In United States v. Procter & Gamble Co., 356 U.S. 677, 682, 78 S.Ct. 983, 986, 2 L.Ed.2d 1077, the Supreme Court stated : “The grand jury as a public institution serving the community might suffer if those testifying today knew that the secrecy of their testimony would be lifted tomorrow.”

This Court, in the case of In re April 1956 Term Grand Jury, 7 Cir., 239 F.2d 283, in an opinion written by Judge Schnackenberg, had occasion to consider in considerable detail the function of a grand jury and its place in our judicial system. We there stated, 239 F.2d at page 269: “While the grand jury is, in a sense, a part of our court system, when exercising its traditional functions it possesses an independence which is unique. * * * ” We also stated at page 271: “In this country, as in England of old, the grand jury acts in secret. * * * Grand jury proceedings are traditionally secret. * * * From earliest times it has been the policy of the law to shield the proceedings of grand juries from public scrutiny. * * * ”
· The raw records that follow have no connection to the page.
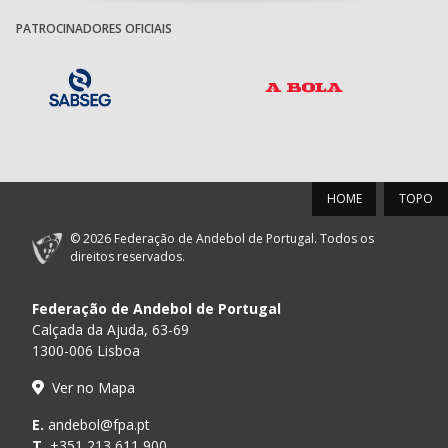
PATROCINADORES OFICIAIS
HOME
TOPO
© 2026 Federação de Andebol de Portugal. Todos os
direitos reservados.
Federação de Andebol de Portugal
Calçada da Ajuda, 63-69
1300-006 Lisboa
Ver no Mapa
E.
andebol@fpa.pt
T.
+351 213 611 900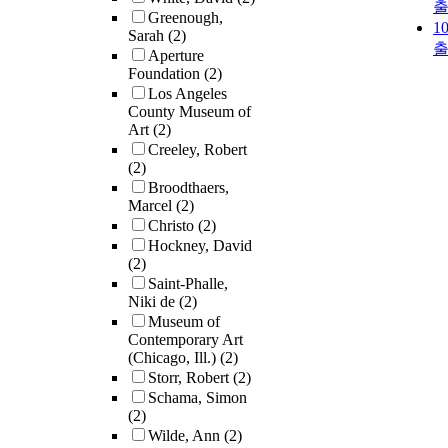
Greenough,
1
Sarah
(2)
Aperture
Foundation
(2)
Los Angeles
County Museum of
Art
(2)
Creeley, Robert
(2)
Broodthaers,
Marcel
(2)
Christo
(2)
Hockney, David
(2)
Saint-Phalle,
Niki de
(2)
Museum of
Contemporary Art
(Chicago, Ill.)
(2)
Storr, Robert
(2)
Schama, Simon
(2)
Wilde, Ann
(2)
In the April 1956 Grand Jury case, various documents and records were obtained by means of grand jury subpoenas. In our opinion we said, 239 F.2d at page 271: “With the consent of the grand jury this material has been turned over to treasury agents, who, with their assistants, have been examining it. If these efforts are directed toward the procuring of evidence for civil proceedings now or hereafter pending against petitioners, and that purpose is accomplished, then the secrecy of the grand jury has been breached. We find nothing in the history [837]*837of the grand jury to justify the perversion of its functions or machinery by third persons for the purposes of a civil proceeding. * * * With the grand jury came its time-honored policy of secrecy. The idea that information obtained from the perusal of material in the possession of a grand jury may be used for the purpose of a civil proceeding is in direct conflict with the policy of secrecy of grand jury proceedings.”
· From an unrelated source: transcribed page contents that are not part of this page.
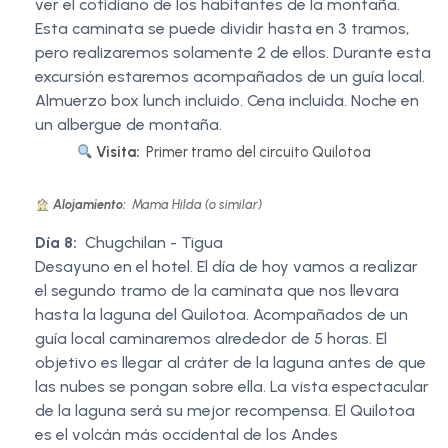
ver el cotidiano de los habitantes de la montaña.
Esta caminata se puede dividir hasta en 3 tramos,
pero realizaremos solamente 2 de ellos. Durante esta
excursión estaremos acompañados de un guía local.
Almuerzo box lunch incluido. Cena incluida. Noche en
un albergue de montaña.
Visita:
Primer tramo del circuito Quilotoa
Alojamiento:
Mama Hilda (o similar)
Día 8:
Chugchilan - Tigua
Desayuno en el hotel. El día de hoy vamos a realizar
el segundo tramo de la caminata que nos llevara
hasta la laguna del Quilotoa. Acompañados de un
guía local caminaremos alrededor de 5 horas. El
objetivo es llegar al cráter de la laguna antes de que
las nubes se pongan sobre ella. La vista espectacular
de la laguna será su mejor recompensa. El Quilotoa
es el volcán más occidental de los Andes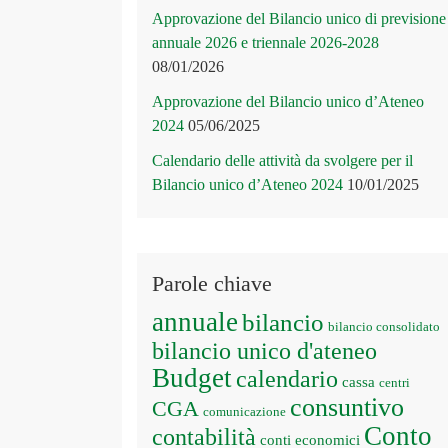
Approvazione del Bilancio unico di previsione
annuale 2026 e triennale 2026-2028
08/01/2026
Approvazione del Bilancio unico d’Ateneo
2024
05/06/2025
Calendario delle attività da svolgere per il
Bilancio unico d’Ateneo 2024
10/01/2025
Parole chiave
annuale
bilancio
bilancio consolidato
bilancio unico d'ateneo
Budget
calendario
cassa
centri
consuntivo
CGA
comunicazione
Conto
contabilità
conti economici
In the case at bar, the District Court ordered federal grand jury testimony disclosed in a civil proceeding that was not pending in any federal court. Again, as we said in our opinion hereinbefore cited, 239 F.2d at page 271: “The application of secrecy to its proceedings is a safeguard for the grand jury itself, because it tends to prevent it from being used as an instrument for explorations in aid of civil proceedings.”

In United States v. Procter & Gamble Co. (1958), 356 U.S. 677, at page 682, 78 S.Ct. 983 at 986, 2 L.Ed.2d 1077, the Court said: “This, ‘indispensable secrecy of grand jury proceedings,’ United States v. Johnson, supra, at 513,1 [319 U.S. at page 513, 63 S.Ct. at page 1238] must not be broken except where there is a compelling necessity. There are instances when that need will outweigh the countervailing policy. But they must be shown with particularity.”
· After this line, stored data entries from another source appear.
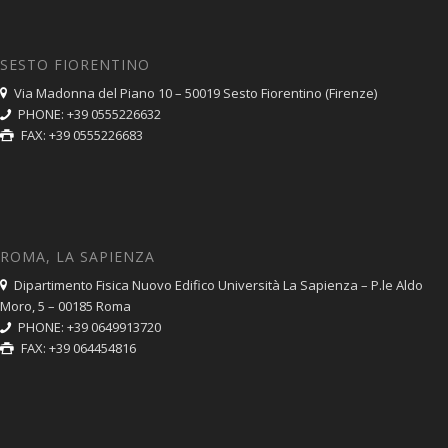
SESTO FIORENTINO
Via Madonna del Piano 10 – 50019 Sesto Fiorentino (Firenze)
PHONE: +39 0555226632
FAX: +39 0555226683
ROMA, LA SAPIENZA
Dipartimento Fisica Nuovo Edifico Università La Sapienza – P.le Aldo
Moro, 5 – 00185 Roma
PHONE: +39 0649913720
FAX: +39 064454816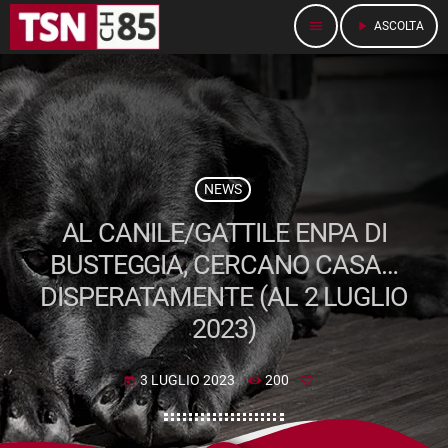
menu
play_arrow
ASCOLTA
NEWS
AL CANILE/GATTILE ENPA DI
BUSTEGGIA, CERCANO CASA…
DISPERATAMENTE (AL 2 LUGLIO
2023)
3 LUGLIO 2023
200
today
In the case at bar, we hold there was no showing of a compelling necessity. Certainly nothing of the kind was shown “with particularity.”

Metro Holovachka had been convicted in the United States District Court for the Northern District of Indiana of the charges contained in the three-count indictment which charged the defendant with having wilfully attempted to evade his income taxes for the years 1955, 1956 and 1957, by filing false and fraudulent tax returns. That conviction was affirmed in this Court in United States of America v. Holovachka, 7 Cir., 314 F.2d 345. The trial was attended with much publicity. Many witnesses were heard.